*** Begin section ***

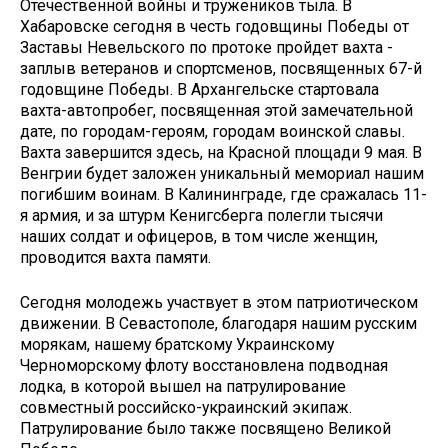
Отечественной войны и тружеников тыла. В
Хабаровске сегодня в честь годовщины Победы от
Заставы Невельского по протоке пройдет вахта -
заплыв ветеранов и спортсменов, посвященных 67-й
годовщине Победы. В Архангельске стартовала
вахта-автопробег, посвященная этой замечательной
дате, по городам-героям, городам воинской славы.
Вахта завершится здесь, на Красной площади 9 мая. В
Венгрии будет заложен уникальный мемориал нашим
погибшим воинам. В Калининграде, где сражалась 11-
я армия, и за штурм Кенигсберга полегли тысячи
наших солдат и офицеров, в том числе женщин,
проводится вахта памяти.
Сегодня молодежь участвует в этом патриотическом
движении. В Севастополе, благодаря нашим русским
морякам, нашему братскому Украинскому
Черноморскому флоту восстановлена подводная
лодка, в которой вышел на патрулирование
совместный российско-украинский экипаж.
Патрулирование было также посвящено Великой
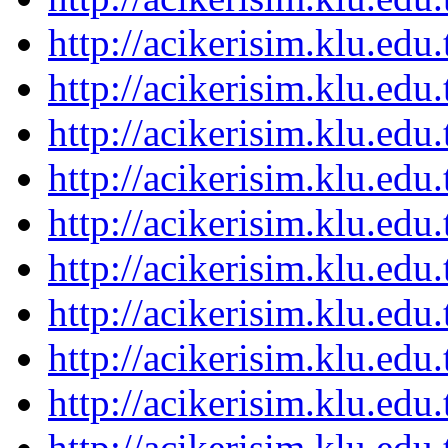
http://acikerisim.klu.ed
http://acikerisim.klu.ed
http://acikerisim.klu.ed
http://acikerisim.klu.ed
http://acikerisim.klu.ed
http://acikerisim.klu.ed
http://acikerisim.klu.ed
http://acikerisim.klu.ed
http://acikerisim.klu.ed
http://acikerisim.klu.ed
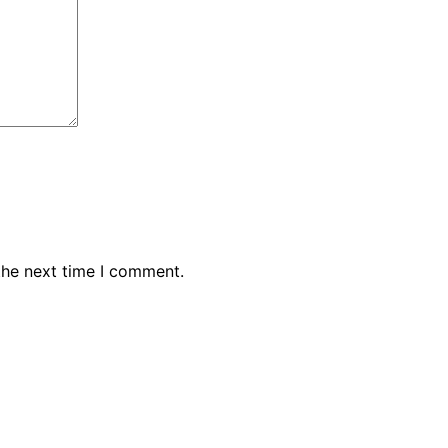
the next time I comment.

*** End section ***

Every line above that holds the word "нашим" is to be found and copied.

Венгрии будет заложен уникальный мемориал нашим
движении. В Севастополе, благодаря нашим русским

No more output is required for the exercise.